Nguyen Liem, director of the Lam Viet Company in the southern province of Binh Duong, said revenues until July will exceed $6 million, equal to its total sales in 2009. "There were big orders this year and prices also rose 5-7 percent," he said.
The company's factory, which employs more than 600 workers, is running at full capacity to meet delivery deadlines for orders from Europe, the US and New Zealand, Liem said.
Tran Quoc Manh, general director of Ho Chi Minh City-based Sadaco, said his company has received enough orders for the year and is signing contracts for 2011.
Many foreign customers have come to Vietnam looking for suppliers and the demand has allowed local exporters to boost shipments, he said.
The demand for medium to hi-end furniture has increased sharply after the economic crisis, said Huynh Quang Thanh, general director of Hiep Long Fine Furniture Company.

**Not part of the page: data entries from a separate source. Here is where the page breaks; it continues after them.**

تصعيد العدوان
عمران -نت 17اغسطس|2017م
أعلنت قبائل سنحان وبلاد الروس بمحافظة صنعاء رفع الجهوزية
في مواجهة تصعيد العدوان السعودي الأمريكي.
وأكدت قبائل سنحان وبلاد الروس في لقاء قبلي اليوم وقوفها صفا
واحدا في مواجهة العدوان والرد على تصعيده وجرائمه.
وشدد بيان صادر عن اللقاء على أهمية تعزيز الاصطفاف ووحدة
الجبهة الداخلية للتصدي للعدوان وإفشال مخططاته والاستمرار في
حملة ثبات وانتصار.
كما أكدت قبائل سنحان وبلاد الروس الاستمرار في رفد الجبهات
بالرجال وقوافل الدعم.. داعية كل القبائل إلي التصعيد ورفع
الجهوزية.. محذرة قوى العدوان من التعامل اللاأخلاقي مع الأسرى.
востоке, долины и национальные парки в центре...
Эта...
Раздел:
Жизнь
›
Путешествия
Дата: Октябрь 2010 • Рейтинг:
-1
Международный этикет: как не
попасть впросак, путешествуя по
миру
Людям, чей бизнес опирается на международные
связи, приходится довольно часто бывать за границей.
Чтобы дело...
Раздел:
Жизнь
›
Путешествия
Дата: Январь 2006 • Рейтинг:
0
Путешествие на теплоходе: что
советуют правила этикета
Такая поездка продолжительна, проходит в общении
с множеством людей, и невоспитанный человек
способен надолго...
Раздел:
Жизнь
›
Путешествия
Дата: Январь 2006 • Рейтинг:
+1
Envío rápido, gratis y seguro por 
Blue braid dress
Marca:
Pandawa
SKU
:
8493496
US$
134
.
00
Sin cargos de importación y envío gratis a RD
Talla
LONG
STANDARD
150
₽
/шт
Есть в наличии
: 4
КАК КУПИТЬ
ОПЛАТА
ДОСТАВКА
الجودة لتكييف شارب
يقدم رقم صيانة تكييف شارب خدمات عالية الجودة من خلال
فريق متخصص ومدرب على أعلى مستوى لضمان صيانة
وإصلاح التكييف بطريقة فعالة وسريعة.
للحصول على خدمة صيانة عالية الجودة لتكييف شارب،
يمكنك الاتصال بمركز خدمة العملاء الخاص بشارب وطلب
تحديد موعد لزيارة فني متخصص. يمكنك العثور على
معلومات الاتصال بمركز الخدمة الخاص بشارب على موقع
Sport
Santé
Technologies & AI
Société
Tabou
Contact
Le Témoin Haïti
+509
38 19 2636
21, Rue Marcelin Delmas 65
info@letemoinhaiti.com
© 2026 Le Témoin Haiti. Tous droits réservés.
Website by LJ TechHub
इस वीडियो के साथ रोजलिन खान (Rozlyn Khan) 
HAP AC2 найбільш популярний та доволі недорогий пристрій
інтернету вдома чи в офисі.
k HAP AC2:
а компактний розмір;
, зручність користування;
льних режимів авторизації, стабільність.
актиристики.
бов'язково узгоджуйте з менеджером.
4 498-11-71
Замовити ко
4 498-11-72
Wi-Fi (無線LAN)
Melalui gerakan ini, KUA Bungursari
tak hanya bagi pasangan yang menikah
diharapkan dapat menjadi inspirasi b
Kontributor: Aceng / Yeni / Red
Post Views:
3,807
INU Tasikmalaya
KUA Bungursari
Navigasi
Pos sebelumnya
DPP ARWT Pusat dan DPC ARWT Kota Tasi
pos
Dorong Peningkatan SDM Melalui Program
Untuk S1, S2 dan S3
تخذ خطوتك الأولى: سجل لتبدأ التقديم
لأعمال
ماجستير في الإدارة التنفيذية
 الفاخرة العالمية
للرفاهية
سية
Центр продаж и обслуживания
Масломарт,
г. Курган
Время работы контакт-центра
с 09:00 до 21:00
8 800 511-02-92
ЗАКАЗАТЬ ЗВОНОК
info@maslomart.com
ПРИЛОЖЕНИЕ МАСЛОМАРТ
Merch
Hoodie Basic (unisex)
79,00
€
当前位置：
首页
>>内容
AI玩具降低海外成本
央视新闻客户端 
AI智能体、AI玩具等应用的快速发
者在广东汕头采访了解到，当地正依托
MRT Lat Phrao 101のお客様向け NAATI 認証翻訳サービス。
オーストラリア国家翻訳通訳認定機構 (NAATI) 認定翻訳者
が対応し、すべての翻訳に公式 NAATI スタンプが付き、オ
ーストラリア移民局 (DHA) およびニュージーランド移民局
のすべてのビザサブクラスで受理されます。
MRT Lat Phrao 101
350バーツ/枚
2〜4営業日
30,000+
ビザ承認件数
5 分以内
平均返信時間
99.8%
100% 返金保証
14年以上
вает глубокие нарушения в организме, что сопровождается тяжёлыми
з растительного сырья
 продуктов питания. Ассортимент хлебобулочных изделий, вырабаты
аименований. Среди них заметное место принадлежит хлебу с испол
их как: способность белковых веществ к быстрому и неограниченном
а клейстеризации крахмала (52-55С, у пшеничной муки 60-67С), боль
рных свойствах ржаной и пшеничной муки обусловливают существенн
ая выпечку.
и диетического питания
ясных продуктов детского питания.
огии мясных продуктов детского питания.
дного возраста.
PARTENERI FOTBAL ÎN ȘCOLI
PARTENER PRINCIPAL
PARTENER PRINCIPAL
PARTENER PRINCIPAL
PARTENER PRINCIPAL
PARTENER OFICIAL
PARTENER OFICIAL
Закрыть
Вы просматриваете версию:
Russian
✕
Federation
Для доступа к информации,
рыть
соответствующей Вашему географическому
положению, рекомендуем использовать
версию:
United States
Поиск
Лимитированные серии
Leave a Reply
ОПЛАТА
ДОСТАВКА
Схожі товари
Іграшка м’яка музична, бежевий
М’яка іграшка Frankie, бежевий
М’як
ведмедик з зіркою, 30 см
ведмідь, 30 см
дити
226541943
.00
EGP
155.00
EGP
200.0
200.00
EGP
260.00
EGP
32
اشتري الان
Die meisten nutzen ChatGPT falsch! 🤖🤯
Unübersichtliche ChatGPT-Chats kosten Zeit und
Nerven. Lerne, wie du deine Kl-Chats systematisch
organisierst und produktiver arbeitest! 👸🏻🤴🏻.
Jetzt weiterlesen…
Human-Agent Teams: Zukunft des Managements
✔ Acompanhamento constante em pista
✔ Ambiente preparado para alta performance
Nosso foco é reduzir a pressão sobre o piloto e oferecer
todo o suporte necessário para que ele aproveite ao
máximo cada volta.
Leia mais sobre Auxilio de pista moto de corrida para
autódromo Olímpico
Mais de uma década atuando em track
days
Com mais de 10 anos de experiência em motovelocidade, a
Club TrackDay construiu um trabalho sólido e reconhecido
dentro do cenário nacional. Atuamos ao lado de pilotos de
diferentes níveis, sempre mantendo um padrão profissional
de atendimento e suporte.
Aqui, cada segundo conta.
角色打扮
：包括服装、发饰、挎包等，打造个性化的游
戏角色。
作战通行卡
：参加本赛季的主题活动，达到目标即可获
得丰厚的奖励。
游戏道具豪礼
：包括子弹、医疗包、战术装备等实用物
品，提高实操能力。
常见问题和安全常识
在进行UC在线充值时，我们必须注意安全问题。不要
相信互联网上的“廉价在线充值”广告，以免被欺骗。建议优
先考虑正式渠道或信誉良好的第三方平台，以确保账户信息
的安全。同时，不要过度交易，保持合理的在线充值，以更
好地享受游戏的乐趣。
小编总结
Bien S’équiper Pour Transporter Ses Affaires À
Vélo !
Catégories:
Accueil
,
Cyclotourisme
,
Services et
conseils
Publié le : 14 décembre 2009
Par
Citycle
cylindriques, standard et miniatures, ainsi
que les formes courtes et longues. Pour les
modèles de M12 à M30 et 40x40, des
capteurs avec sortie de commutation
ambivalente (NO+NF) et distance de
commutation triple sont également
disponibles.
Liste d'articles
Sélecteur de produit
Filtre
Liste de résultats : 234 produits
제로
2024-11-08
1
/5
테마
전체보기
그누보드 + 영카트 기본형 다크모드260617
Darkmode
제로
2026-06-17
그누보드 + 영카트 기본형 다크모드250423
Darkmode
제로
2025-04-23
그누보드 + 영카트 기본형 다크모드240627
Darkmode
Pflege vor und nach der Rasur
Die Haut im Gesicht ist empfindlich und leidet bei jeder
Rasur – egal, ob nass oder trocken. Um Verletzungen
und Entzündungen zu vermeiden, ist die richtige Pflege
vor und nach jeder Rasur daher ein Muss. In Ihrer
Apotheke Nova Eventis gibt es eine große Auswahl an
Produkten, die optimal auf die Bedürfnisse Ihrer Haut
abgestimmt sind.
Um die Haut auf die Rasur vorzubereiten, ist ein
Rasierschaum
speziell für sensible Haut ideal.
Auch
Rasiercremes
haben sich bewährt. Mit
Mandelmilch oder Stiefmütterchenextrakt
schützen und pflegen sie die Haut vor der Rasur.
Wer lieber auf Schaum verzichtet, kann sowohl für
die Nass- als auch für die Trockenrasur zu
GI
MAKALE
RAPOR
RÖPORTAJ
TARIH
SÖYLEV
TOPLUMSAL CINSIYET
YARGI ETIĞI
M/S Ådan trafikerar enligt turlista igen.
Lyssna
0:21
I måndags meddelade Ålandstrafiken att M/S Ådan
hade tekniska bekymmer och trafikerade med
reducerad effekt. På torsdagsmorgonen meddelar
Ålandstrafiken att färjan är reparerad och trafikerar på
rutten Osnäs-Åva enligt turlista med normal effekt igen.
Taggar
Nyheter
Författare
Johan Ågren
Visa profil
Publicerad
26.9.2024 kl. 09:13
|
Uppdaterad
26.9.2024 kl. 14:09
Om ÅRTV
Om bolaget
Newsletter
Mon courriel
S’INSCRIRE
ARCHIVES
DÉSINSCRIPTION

He said in less than six months his company already posted revenues of around $5 million.
The conditions are in sharp contrast to the previous two years, when local producers had to struggle with falling global demand for wood products.
Vietnam's wood products industry in 2008 missed its target for the first time in eight years as exports totaled $2.8 billion versus a target of $3.2 billion. Exports continued to fall, registering a 9.9 percent drop last year to $2.55 billion.
Orders began to recover at the end of last year. According to the HCMC Handicraft and Wood Industry Association, Vietnam's wood product exports rose nearly 50 percent in the first five months this year to $1.4 billion.
Nguyen Ton Quyen, secretary general of the Vietnam Association of Timber and Forestry Products, said the industry's target of $3 billion for the whole year will be achieved.
But Quyen cautioned that with the cost of materials rising, local producers should make plans to stockpile what they need so as to maintain production and meet rising demand.
The association has also requested the Ministry of Industry and Trade to take measures and prevent excessive wood exports to China. Vietnam's wood industry imports 70 percent of the materials needed.
Quyen also said Vietnamese exporters should pay attention to the US Lacey Act, a law that bans any wood products containing illegally harvested timber.
No shipments from Vietnam have been returned so far but exporters need to prepare all documents carefully to avoid trouble, he said.